* REQUIREMENT
Show each line of the records in which the word "insertBefore" occurs.
:: TASK DATA
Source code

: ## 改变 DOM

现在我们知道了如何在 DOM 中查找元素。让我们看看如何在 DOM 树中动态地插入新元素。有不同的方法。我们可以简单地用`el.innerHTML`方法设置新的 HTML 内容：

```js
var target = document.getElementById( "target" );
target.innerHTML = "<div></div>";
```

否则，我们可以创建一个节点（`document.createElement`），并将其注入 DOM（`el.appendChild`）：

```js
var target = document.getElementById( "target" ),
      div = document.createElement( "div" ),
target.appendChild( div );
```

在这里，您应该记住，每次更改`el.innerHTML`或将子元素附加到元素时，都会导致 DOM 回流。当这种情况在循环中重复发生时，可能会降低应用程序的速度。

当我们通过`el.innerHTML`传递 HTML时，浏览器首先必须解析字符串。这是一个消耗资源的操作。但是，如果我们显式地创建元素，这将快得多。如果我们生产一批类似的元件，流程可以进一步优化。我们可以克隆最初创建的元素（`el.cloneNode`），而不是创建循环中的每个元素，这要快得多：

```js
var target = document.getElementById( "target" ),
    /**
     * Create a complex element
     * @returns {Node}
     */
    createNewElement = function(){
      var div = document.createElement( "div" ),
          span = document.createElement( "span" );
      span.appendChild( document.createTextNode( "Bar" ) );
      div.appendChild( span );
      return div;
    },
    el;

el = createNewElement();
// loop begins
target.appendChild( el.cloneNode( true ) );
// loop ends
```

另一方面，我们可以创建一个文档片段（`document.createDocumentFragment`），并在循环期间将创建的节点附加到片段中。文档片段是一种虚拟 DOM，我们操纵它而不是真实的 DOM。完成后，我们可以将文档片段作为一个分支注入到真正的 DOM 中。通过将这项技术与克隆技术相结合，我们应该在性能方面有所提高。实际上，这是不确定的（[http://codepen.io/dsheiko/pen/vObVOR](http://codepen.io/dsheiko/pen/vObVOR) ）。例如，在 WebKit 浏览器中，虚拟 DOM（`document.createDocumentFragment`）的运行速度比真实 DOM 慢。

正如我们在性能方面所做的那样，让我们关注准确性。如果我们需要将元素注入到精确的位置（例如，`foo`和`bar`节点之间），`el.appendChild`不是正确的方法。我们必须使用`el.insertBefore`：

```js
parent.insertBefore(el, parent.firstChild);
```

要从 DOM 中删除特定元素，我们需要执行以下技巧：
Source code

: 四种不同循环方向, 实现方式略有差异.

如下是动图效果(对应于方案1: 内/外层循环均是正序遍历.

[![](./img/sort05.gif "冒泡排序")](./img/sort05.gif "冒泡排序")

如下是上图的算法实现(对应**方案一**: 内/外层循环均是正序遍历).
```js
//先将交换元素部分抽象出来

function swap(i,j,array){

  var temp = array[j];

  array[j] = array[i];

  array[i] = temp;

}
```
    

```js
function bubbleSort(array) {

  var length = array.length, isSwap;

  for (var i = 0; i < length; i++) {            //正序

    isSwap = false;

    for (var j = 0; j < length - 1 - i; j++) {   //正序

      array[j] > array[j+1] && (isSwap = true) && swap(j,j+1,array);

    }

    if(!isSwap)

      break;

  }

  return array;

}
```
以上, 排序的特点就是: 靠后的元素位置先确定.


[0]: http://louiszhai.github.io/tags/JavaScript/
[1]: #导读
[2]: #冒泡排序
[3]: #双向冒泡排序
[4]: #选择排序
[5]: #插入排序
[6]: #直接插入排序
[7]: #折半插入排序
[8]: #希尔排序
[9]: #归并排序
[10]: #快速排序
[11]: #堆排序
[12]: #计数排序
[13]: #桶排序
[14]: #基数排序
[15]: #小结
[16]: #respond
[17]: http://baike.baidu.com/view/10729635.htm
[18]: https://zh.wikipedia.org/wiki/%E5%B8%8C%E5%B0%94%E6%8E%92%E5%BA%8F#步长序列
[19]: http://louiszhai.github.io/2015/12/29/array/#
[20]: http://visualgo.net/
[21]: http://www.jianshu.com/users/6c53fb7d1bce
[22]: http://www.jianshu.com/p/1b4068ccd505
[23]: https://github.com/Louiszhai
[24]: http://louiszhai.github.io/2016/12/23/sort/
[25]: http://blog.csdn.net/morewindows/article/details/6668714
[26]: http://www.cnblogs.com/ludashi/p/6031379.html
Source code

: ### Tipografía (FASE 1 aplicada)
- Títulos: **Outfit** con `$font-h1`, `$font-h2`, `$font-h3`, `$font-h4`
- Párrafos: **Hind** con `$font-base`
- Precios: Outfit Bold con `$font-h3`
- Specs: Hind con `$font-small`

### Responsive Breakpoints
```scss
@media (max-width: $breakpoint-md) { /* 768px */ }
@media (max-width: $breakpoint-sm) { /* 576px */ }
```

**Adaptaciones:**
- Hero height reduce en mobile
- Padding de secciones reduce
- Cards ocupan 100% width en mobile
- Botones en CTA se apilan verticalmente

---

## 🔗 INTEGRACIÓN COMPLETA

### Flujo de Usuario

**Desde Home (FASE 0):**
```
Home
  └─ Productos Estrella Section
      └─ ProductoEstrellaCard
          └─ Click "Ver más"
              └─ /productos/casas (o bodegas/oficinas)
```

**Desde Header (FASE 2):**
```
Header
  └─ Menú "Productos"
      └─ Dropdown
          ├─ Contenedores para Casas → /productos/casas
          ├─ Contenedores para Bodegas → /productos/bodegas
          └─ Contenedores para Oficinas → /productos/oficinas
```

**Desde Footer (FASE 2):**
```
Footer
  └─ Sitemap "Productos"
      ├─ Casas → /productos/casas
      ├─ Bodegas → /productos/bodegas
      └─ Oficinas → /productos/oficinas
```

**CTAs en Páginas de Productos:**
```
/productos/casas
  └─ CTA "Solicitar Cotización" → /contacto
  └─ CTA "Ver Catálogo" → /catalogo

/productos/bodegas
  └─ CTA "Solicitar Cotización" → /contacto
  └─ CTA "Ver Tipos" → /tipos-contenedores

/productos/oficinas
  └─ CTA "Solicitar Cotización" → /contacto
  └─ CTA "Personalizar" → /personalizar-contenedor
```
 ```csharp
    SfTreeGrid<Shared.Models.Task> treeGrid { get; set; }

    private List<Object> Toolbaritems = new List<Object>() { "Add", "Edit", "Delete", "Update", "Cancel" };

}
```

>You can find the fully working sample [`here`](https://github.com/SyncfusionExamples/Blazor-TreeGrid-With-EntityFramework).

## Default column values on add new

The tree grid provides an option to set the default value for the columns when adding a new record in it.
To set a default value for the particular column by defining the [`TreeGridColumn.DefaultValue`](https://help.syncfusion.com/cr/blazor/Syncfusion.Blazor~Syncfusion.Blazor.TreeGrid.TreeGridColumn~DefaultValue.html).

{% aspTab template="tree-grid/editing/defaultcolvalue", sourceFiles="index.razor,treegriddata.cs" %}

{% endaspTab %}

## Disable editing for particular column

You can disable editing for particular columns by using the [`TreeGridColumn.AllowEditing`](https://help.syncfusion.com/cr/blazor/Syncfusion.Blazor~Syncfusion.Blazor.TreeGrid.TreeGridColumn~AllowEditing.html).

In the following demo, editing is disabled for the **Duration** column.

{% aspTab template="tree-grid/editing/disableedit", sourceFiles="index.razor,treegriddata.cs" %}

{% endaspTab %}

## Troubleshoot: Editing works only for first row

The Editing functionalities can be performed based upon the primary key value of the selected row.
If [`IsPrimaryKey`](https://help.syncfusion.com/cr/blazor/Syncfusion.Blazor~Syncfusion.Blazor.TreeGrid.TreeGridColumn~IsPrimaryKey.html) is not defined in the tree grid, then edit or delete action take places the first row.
::::
* EXERCISE OUTPUT
正如我们在性能方面所做的那样，让我们关注准确性。如果我们需要将元素注入到精确的位置（例如，`foo`和`bar`节点之间），`el.appendChild`不是正确的方法。我们必须使用`el.insertBefore`：
parent.insertBefore(el, parent.firstChild);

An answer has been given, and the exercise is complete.